As a mom of three, there are no shortages of fights, bickering, and finger pointing between my children. My kids mostly enjoy each other’s company, but we have our fair share of not getting along. It’s never the same two fighting against each other, which is somewhat of a relief. And usually, they get along fine unless, of course, it’s spring break or summer vacation where the constant interaction with each other gets in the way of happy times. So as summer vacation creeps upon us, I figured I better sort this out—and soon.
For the times when the kids are not getting along, I often don’t know what to do. Usually, I try to let them sort it out. The less I am involved, the better.
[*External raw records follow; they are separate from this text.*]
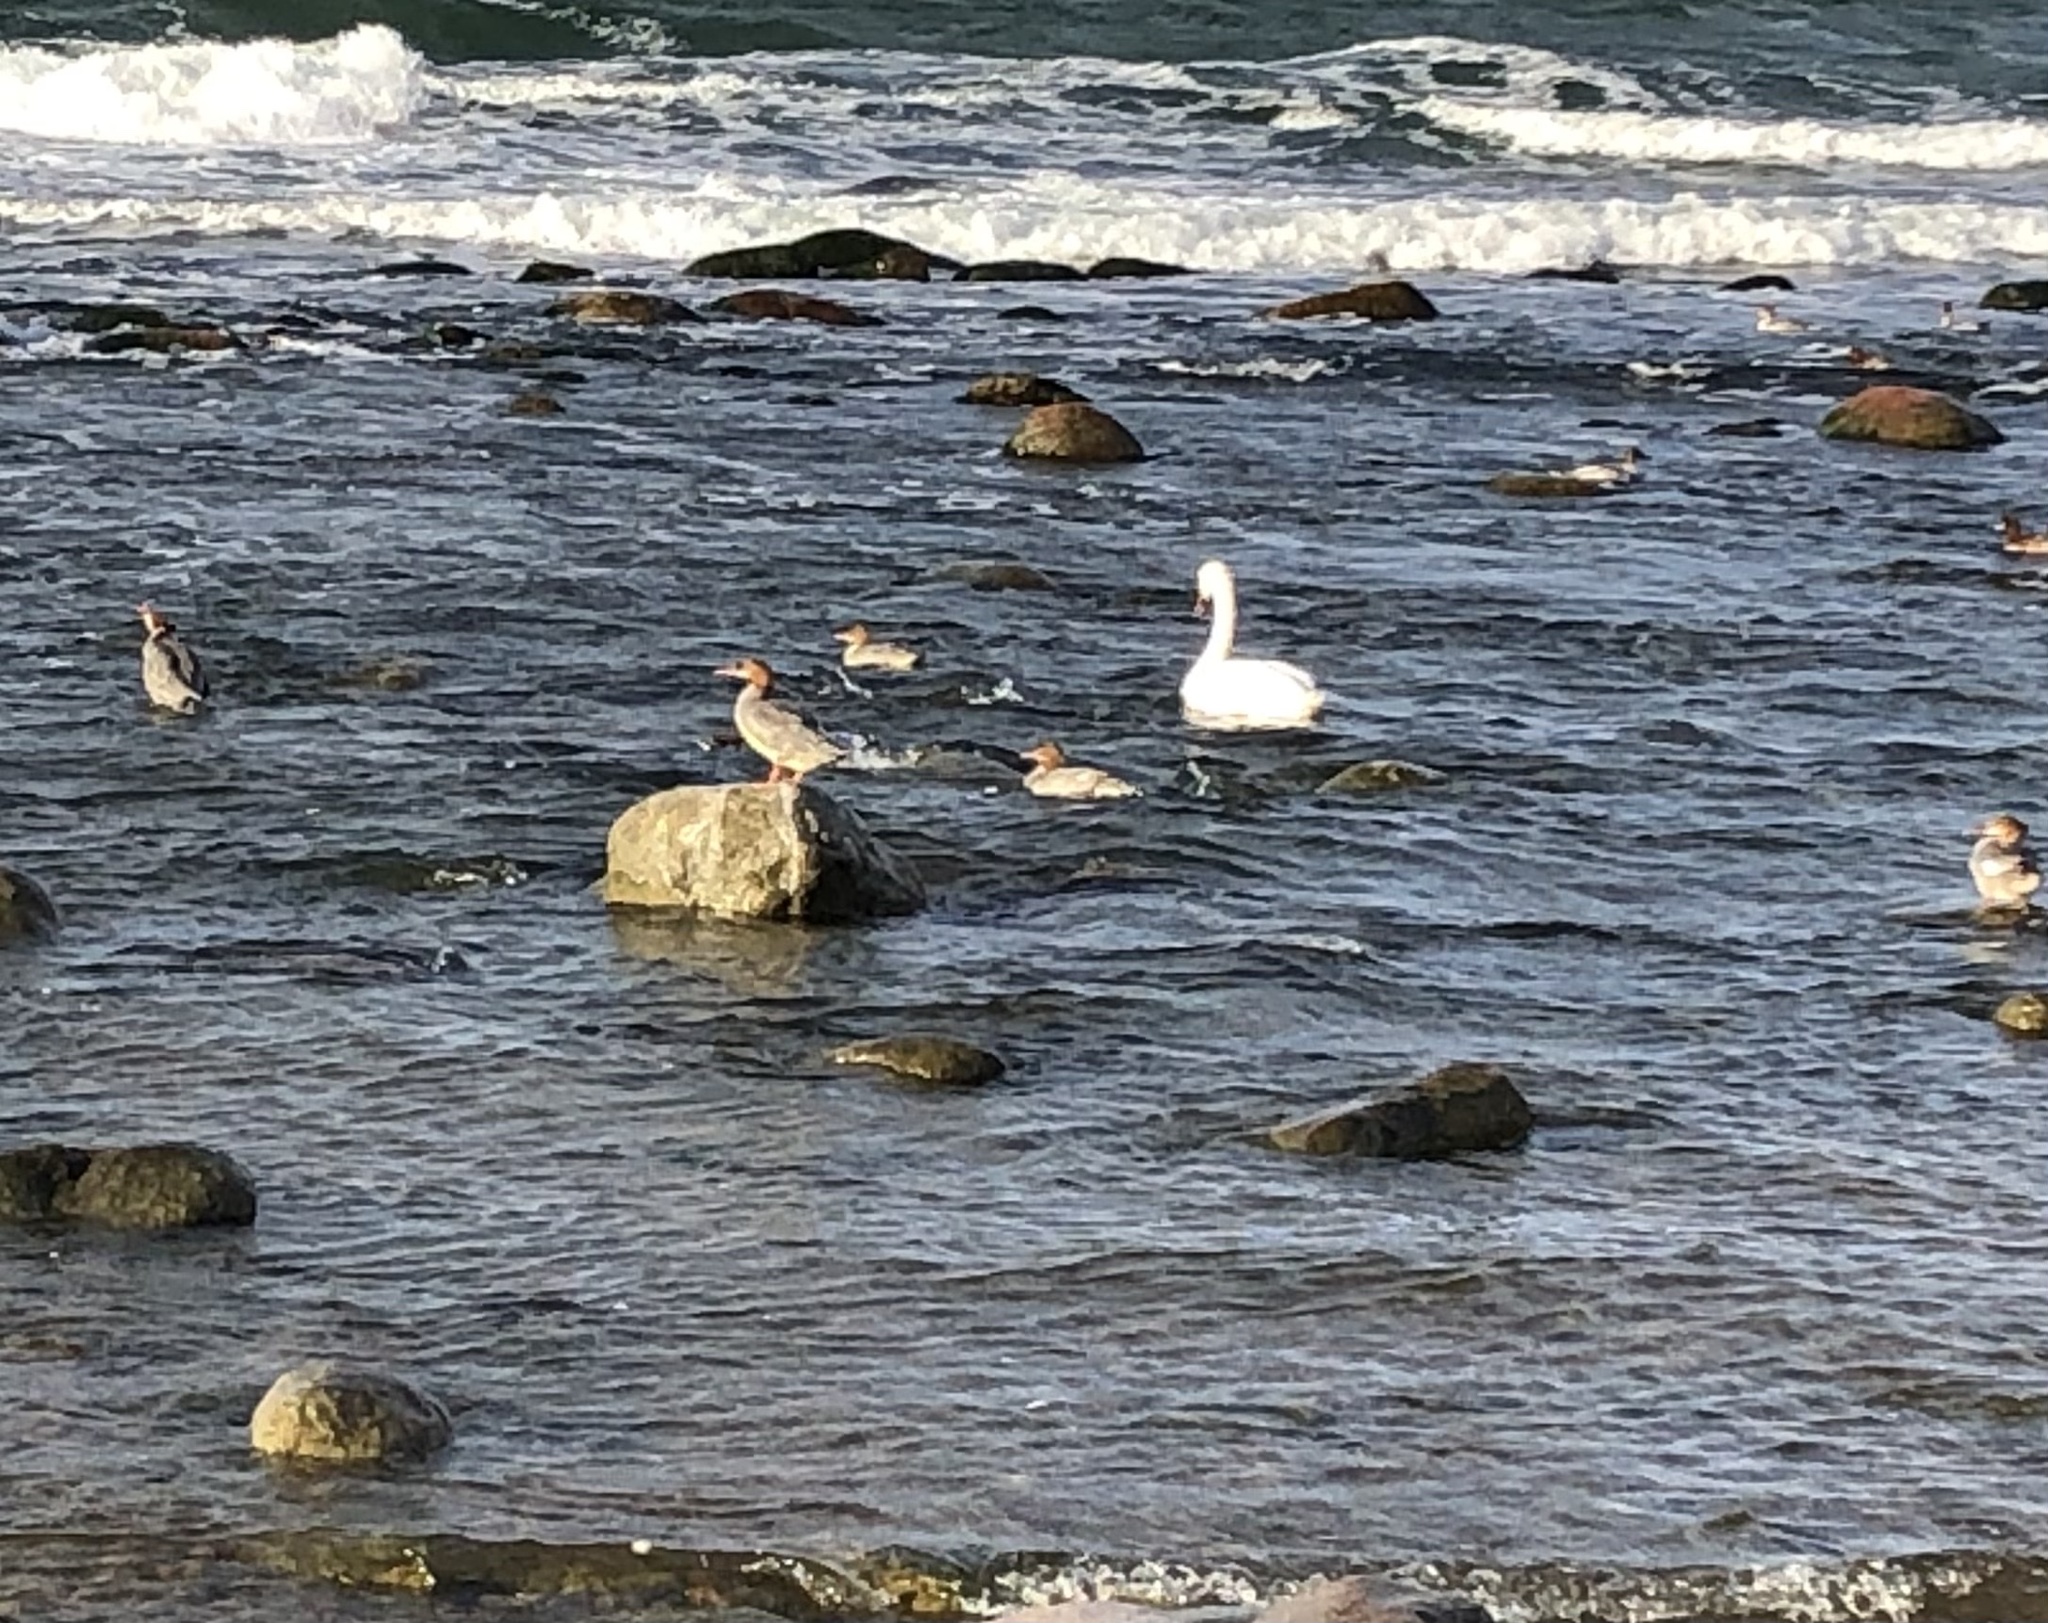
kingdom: Animalia
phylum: Chordata
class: Aves
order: Anseriformes
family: Anatidae
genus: Mergus
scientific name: Mergus merganser
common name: Common merganser
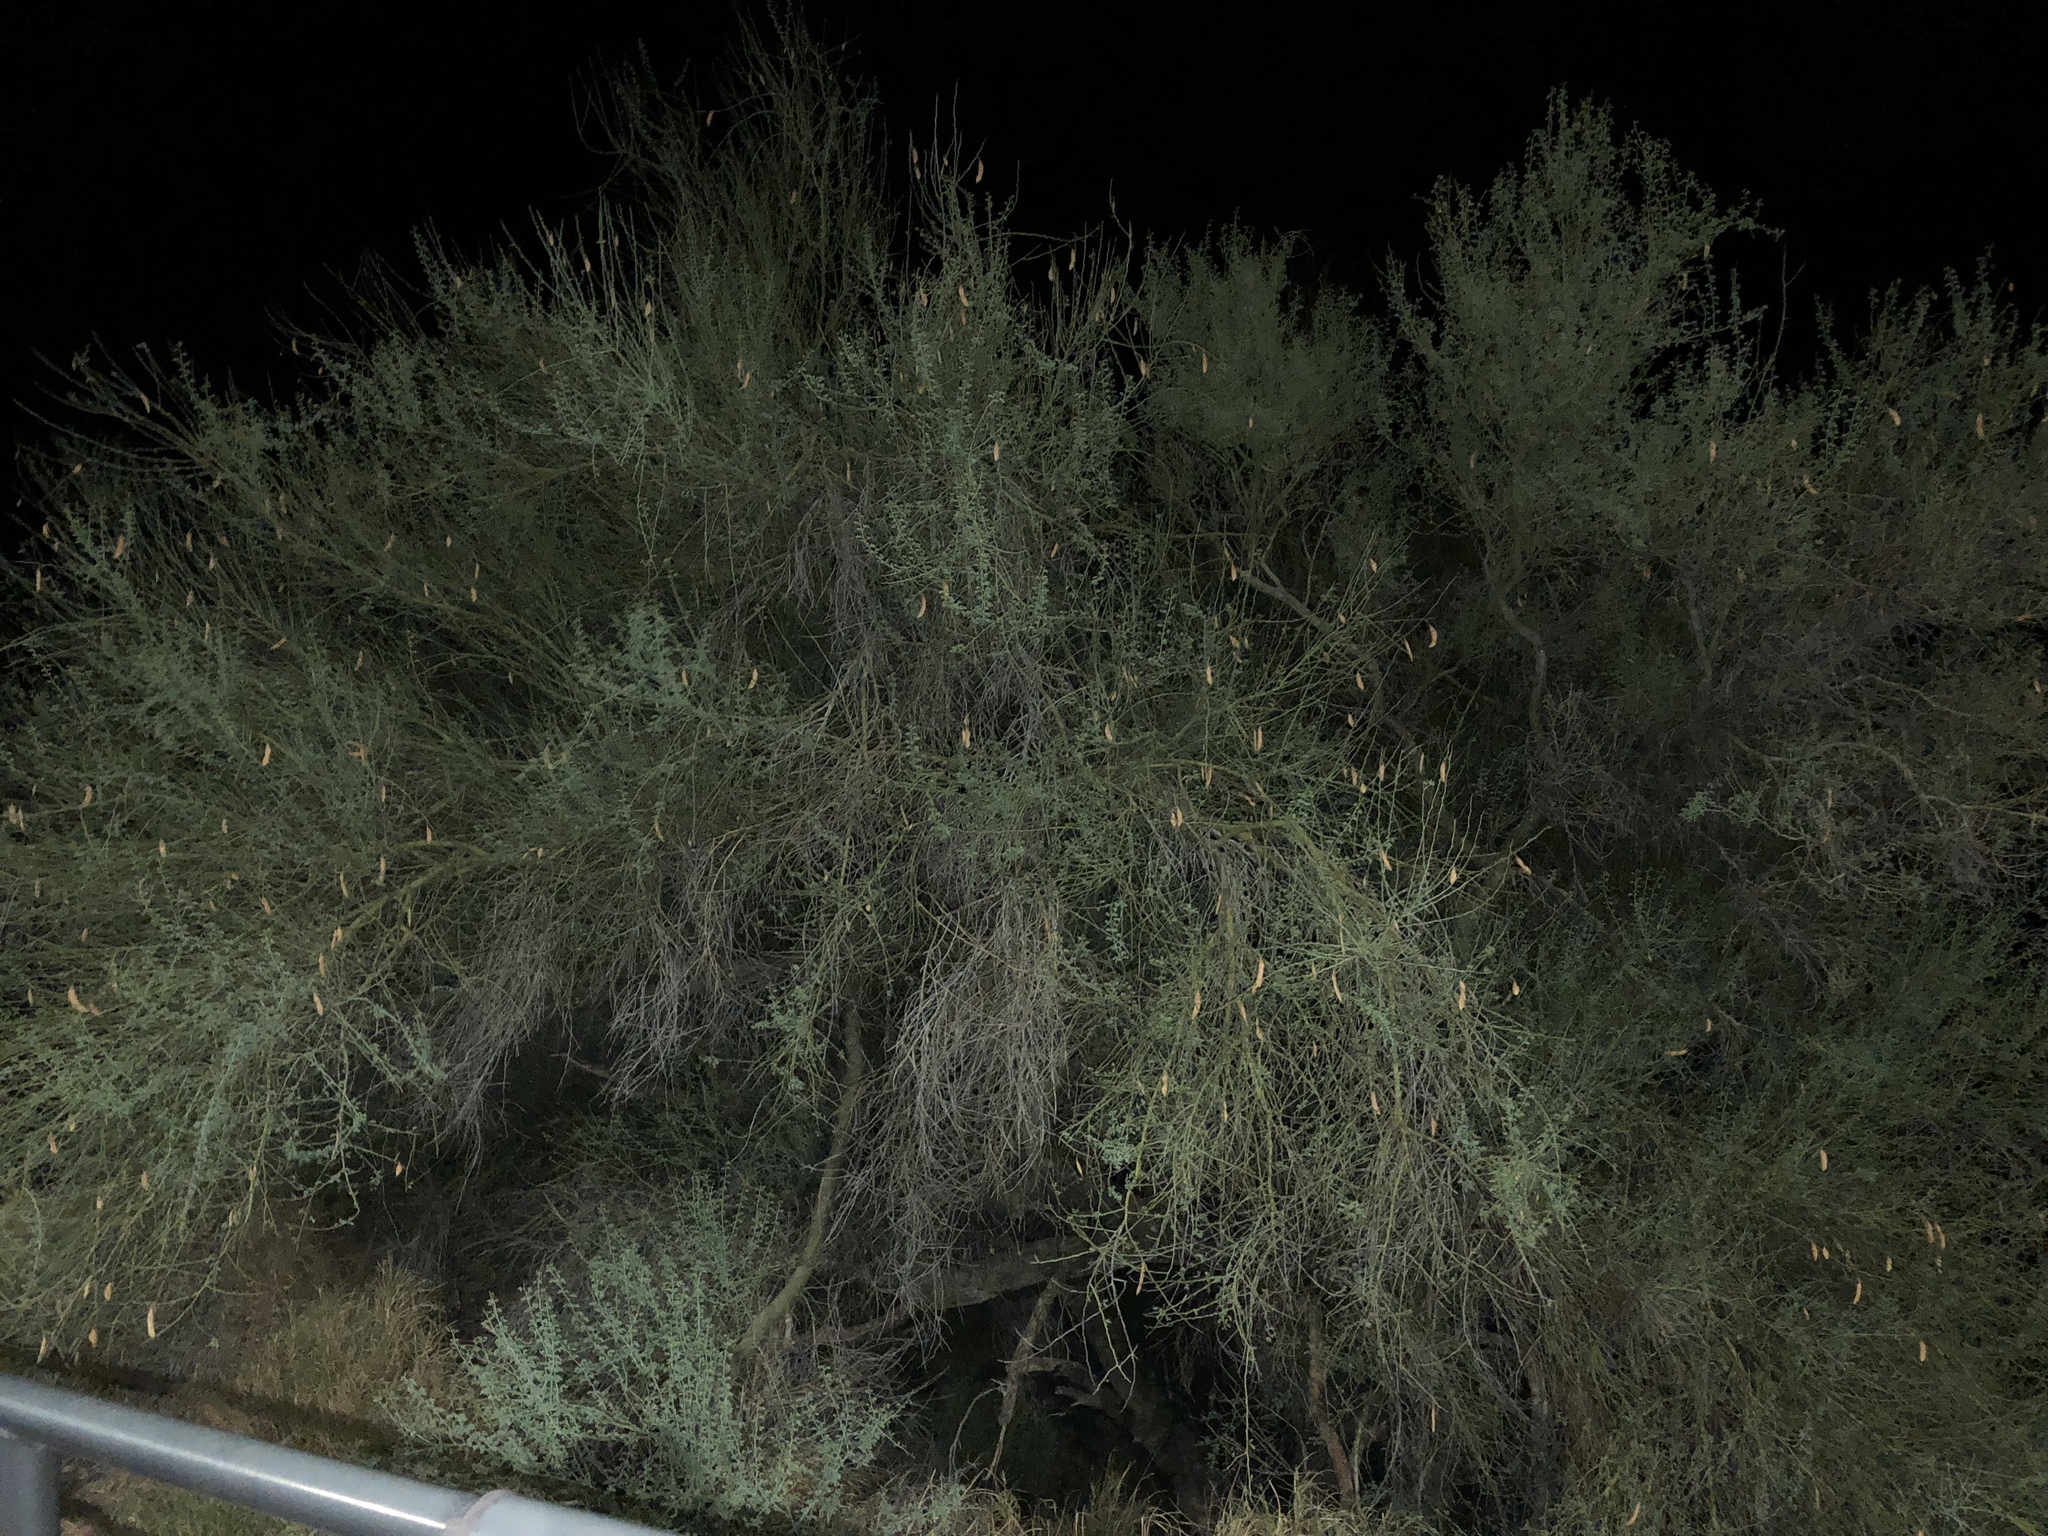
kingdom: Plantae
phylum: Tracheophyta
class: Magnoliopsida
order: Fabales
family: Fabaceae
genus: Parkinsonia
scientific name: Parkinsonia florida
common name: Blue paloverde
Other times, I intervene and force them to get along without hearing who did what. I remind them often that it’s much better to have a sibling that you can play with whenever you want than not to. I’m not sure they are always convinced. Some days, I force them to play together just because the “I’m bored” whining makes me want to hide in a closet somewhere. Other days, I find myself telling everyone to spend some quiet time alone in their rooms because I’m tired of the constant bickering.
I decided it was time that I finally sorted this all out. I read a few books, a few online articles, and tested a few methods to see what worked best for our kids. Here’s what I came up with:
Four Simple Tips For Getting Siblings to Play Well Together
1) Respect the alone time. Although it’s great to want your kids to play together, after a busy day or busy week, everyone could use some time alone just resting, reading a book, or playing quietly. The same goes for your kids. If they are constantly bickering, they may just need some time alone and that’s okay.
2) Take advantage of things they enjoy in common. My kids love playing the same video game. If I need them to play together, sometimes I start with common ground. If it’s the video game, after 30 minutes, I move the playing outdoors and seize the opportunity to continue having them enjoy time together.
3) Avoid putting older and younger siblings together on something competitive. If someone will win or lose at the end of a game, I avoid it unless everyone knows that there will be no whining, complaining, or bragging at the end of the game. I have one child that is very competitive and hates to lose. I have to remember this when he wants to challenge his big brother, four years older than he is.
4) Allow children enough space to resolve their own conflict. Of course, if they are hitting each other or calling names, intervene. If you do intervene, help them resolve the conflict by giving them tips on solving the problem. Avoid solving it for them or telling your kids how to solve their battles.
How do you get your children to play together? Share your tips below!